▶ **Landmark coordinate records**:
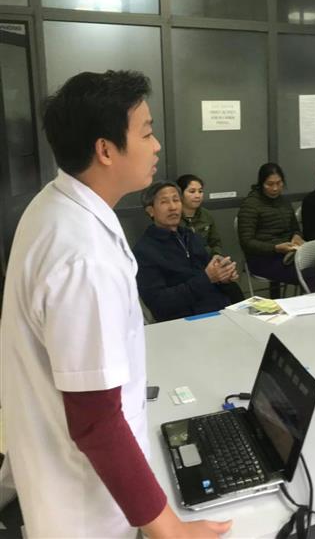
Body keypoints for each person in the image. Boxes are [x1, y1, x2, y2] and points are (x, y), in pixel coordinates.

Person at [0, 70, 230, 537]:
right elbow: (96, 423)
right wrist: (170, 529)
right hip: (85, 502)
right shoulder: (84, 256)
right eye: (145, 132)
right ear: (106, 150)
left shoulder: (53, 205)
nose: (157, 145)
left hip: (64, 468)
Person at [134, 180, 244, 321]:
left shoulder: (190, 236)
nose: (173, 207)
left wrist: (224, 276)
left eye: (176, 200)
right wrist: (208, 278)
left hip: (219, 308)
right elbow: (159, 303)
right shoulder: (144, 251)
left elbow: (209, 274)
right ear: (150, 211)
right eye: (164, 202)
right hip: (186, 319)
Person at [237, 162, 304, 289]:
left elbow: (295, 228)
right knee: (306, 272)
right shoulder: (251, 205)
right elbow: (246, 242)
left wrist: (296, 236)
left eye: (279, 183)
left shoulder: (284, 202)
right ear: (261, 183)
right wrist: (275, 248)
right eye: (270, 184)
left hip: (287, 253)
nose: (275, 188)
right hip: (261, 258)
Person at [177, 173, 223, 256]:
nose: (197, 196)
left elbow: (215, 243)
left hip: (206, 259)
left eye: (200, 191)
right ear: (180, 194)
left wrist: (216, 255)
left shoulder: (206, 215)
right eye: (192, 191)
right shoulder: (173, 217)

==

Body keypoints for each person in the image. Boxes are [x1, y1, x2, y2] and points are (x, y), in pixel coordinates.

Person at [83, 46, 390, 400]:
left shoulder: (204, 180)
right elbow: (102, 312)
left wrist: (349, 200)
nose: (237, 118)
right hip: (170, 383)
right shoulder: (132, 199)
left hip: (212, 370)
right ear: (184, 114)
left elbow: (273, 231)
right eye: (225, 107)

--

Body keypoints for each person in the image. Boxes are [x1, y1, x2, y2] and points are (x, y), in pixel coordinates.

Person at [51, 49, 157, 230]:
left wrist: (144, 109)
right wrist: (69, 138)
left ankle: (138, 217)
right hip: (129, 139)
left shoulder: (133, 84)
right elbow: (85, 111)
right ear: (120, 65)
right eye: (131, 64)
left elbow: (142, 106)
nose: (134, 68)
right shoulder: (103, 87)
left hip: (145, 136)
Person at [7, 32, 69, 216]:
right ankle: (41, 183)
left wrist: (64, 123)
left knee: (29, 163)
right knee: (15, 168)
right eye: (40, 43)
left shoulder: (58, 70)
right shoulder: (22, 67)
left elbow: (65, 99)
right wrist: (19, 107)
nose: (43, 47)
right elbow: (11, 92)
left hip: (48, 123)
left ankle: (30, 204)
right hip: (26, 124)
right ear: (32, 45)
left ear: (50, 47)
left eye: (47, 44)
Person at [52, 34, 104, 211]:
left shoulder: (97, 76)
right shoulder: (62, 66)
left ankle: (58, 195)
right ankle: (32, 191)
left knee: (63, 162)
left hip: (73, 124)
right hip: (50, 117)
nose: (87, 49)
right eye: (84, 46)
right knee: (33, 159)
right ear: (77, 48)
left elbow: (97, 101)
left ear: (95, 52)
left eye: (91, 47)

▶ **What to do**: Every line above from the line with "left eye: (176, 200)" to the line with "right shoulder: (173, 217)", both included, must be reproduced exactly, and no other line may appear.

▶ **Output for this task**:
left eye: (176, 200)
right wrist: (208, 278)
left hip: (219, 308)
right elbow: (159, 303)
right shoulder: (144, 251)
left elbow: (209, 274)
right ear: (150, 211)
right eye: (164, 202)
right hip: (186, 319)
Person at [237, 162, 304, 289]:
left elbow: (295, 228)
right knee: (306, 272)
right shoulder: (251, 205)
right elbow: (246, 242)
left wrist: (296, 236)
left eye: (279, 183)
left shoulder: (284, 202)
right ear: (261, 183)
right wrist: (275, 248)
right eye: (270, 184)
left hip: (287, 253)
nose: (275, 188)
right hip: (261, 258)
Person at [177, 173, 223, 256]:
nose: (197, 196)
left elbow: (215, 243)
left hip: (206, 259)
left eye: (200, 191)
right ear: (180, 194)
left wrist: (216, 255)
left shoulder: (206, 215)
right eye: (192, 191)
right shoulder: (173, 217)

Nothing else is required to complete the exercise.